FSA admits rotten poultry loophole
22 December 2000
FSA admits rotten poultry loophole
By FWi staff
FOOD safety watchdogs have admitted there is an anomaly in Britains regulation of contaminated poultry after a gang was found guilty of a 2.5 million scam.
Three executives were found guilty of selling more than 1000 tonnes of rotten petfood meat for human consumption, reports The Guardian.
Andrew Boid, 33, Darren Bibby, 39, and Peter Tantram, 47, wholesale meat suppliers from the East Midlands, had denied charges of conspiracy to supply unfit meat to the human food chain.
Afterwards, a Food Standards Agency spokeswoman admitted to The Guardian that a legal loophole made poultry exempt from rules which require condemned meat to be stained.
Applying indelible dye is intended to prevent resale for human consumption.

* Written problem 1:
Reproduce the records word for word, everything from the line containing "order: Gentianales" down to the last line of the records.

* Material for this exercise:

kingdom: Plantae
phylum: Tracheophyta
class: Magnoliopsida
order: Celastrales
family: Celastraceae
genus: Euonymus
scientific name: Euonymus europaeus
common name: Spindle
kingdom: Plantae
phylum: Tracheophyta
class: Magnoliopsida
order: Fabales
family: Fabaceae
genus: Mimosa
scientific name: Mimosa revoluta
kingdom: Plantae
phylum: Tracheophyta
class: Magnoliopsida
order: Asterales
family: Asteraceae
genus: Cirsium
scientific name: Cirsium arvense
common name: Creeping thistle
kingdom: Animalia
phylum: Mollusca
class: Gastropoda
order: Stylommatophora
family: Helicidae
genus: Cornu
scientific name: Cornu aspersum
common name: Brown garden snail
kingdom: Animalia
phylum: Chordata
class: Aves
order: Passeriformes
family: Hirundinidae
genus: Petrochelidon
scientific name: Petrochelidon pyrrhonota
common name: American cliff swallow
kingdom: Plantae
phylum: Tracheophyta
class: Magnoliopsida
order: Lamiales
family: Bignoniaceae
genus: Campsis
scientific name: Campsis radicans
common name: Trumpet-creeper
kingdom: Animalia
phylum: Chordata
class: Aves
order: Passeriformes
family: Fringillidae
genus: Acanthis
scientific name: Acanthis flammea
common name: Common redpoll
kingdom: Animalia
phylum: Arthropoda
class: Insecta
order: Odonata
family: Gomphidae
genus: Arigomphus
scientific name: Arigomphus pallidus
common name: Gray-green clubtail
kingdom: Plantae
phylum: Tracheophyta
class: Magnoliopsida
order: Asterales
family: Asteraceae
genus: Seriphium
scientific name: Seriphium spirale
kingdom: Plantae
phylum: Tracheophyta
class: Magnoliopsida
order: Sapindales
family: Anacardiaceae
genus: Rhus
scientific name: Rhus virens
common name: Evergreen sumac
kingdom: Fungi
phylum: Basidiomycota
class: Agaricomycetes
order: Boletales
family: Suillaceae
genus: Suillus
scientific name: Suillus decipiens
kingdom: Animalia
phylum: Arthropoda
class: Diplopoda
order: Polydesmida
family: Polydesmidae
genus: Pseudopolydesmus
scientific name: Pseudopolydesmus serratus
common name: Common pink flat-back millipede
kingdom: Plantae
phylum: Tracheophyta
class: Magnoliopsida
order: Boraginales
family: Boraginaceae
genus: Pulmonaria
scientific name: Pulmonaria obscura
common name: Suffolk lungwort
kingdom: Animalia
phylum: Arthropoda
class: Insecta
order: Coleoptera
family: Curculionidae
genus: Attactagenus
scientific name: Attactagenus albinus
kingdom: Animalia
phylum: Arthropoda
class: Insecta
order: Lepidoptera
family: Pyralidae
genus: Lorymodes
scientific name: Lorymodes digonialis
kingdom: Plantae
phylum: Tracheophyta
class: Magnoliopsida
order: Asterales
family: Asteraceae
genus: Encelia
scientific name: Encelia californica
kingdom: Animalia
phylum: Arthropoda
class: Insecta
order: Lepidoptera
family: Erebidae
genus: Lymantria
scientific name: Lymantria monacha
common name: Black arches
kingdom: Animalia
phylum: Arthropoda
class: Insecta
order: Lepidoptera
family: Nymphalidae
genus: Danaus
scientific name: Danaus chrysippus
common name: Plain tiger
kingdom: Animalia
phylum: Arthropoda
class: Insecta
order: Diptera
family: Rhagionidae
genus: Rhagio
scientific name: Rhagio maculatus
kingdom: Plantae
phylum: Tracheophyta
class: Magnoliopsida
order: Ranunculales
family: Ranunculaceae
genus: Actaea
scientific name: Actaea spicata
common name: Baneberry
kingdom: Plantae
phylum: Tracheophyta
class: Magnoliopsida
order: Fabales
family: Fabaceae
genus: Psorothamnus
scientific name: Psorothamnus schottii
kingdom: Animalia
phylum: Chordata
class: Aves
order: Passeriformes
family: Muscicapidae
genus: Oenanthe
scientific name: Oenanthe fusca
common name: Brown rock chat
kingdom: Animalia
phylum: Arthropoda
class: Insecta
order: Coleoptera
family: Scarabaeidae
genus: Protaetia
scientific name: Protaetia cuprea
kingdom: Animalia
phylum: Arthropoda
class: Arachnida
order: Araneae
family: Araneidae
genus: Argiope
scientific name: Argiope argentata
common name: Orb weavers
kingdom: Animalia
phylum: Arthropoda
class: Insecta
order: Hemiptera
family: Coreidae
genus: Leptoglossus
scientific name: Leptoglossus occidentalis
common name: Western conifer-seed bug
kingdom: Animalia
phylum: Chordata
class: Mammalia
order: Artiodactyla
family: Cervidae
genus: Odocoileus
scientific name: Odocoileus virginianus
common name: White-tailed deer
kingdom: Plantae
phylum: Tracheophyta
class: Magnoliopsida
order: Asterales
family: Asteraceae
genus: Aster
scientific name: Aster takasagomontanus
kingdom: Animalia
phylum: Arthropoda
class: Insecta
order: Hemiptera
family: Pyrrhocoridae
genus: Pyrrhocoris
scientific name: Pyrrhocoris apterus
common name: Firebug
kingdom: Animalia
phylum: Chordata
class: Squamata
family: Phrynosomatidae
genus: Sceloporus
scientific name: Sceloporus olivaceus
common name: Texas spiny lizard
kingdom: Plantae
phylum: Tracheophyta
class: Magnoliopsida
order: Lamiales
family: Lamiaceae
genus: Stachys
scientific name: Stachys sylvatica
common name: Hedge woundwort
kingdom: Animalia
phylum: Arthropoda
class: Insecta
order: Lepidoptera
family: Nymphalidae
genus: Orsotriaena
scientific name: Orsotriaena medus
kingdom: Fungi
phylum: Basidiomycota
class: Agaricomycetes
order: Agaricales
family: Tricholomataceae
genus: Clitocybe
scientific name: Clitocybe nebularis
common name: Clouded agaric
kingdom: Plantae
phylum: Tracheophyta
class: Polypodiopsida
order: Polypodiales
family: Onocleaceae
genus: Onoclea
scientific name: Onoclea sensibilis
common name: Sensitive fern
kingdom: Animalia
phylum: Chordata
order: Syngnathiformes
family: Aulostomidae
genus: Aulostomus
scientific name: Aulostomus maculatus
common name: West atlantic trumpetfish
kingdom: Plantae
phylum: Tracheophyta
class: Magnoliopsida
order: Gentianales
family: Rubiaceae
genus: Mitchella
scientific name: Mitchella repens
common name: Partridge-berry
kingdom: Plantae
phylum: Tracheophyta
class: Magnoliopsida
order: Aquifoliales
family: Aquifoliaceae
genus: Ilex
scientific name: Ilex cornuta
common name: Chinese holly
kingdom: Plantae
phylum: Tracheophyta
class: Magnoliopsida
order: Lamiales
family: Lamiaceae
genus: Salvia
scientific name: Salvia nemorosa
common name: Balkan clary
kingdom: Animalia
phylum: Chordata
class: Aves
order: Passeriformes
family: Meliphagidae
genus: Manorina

* Written problem 2:
According to the article on the poultry loophole, which rules is poultry exempt from?

* Solution 1:
order: Gentianales
family: Rubiaceae
genus: Mitchella
scientific name: Mitchella repens
common name: Partridge-berry
kingdom: Plantae
phylum: Tracheophyta
class: Magnoliopsida
order: Aquifoliales
family: Aquifoliaceae
genus: Ilex
scientific name: Ilex cornuta
common name: Chinese holly
kingdom: Plantae
phylum: Tracheophyta
class: Magnoliopsida
order: Lamiales
family: Lamiaceae
genus: Salvia
scientific name: Salvia nemorosa
common name: Balkan clary
kingdom: Animalia
phylum: Chordata
class: Aves
order: Passeriformes
family: Meliphagidae
genus: Manorina

* Solution 2:
Poultry is exempt from rules that require condemned meat to be stained.